Media work

Two weeks at the Science Media Centre

I have spent the past two weeks as a volunteer at the Science Media Centre (SMC). So what does the SMC do?

Here is the word from them: “The SMC is first and foremost a press office for science when science hits the headlines. We provide journalists with what they need in the form and time-frame they need it when science is in the news – whether this be accurate information, a scientist to interview or a feature article.

In between these big stories, we are busy building up our database of contacts on the areas of science most likely to feature in the news. This allows us to be pro-active and puts us in a position to facilitate more scientists to engage with the media when their subjects hit the headlines.

We also run a series of longer term activities to improve the interaction between science and media, such as advice guides for scientists talking to the media, background briefings for journalists and ‘Science in a Nutshell’ cheat sheets for news desks.

Our aim is to ensure that when a major science story breaks, we can quickly offer news desks a list of scientists available to comment, a summary of the main scientific points involved and details of which press officers or web sites to go to for further information. The feedback from journalists has been very positive”

When I started my two week placement I wanted to learn what front line science communication is really about…and trust me, these people are on that front line! I attended one of the SMC’s media training events last year and, like most scientists, started out being extremely cautious about the idea of talking to the media. But I was an instant convert to their philosophy – after all, if we as scientists don’t talk to the media we might feel “safe”, but the reality is that the stories will get written anyway and our voices won’t be heard.

My media experience is extremely limited so far, but I have been convinced by the SMC that communication of science from the scientists to the general public is absolutely vital.
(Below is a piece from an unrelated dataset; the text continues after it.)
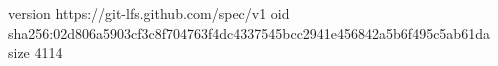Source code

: version https://git-lfs.github.com/spec/v1
oid sha256:02d806a5903cf3c8f704763f4dc4337545bcc2941e456842a5b6f495c5ab61da
size 4114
Scare stories at best worry people and at worst cause people to change their behaviours in dangerous ways. A balanced view is the best protection. And specialist science journalists, for the most part, know what they are doing if they are given the right information. They tow a fine line between knowing how to present science to the public and getting the key facts and figures out of the experts: And all this in just a few hours, if that, to research and write their stories. I know I couldn’t do it.

My two weeks is over now and I have seen and heard lots of really interesting things. I have attended SMC media briefings, which cover a wide range of science/health/environmental stories. The journalists who attended these briefings all got the best information straight from the horse’s mouth, and all the main national papers were there to get their facts right. I have worked on the SMC database, which contains the contact details of thousands of scientists who are willing to comment on breaking stories. If you are not on there, then you should be! I have also seen how the press officers answer numerous enquiries, plan responses to media stories, conduct media training, create fact sheets for current news stories and plan meetings for scientists and the media.

These people are mad busy, and I really appreciate that they made time for little me in their hectic schedule. They are professional, dynamic and super friendly. I have learned a lot from them 🙂

If you are a scientist, in any area, you would do wise to visit their site and consider joining their database. They are OUR front line and they will always do their best to promote GOOD SCIENCE.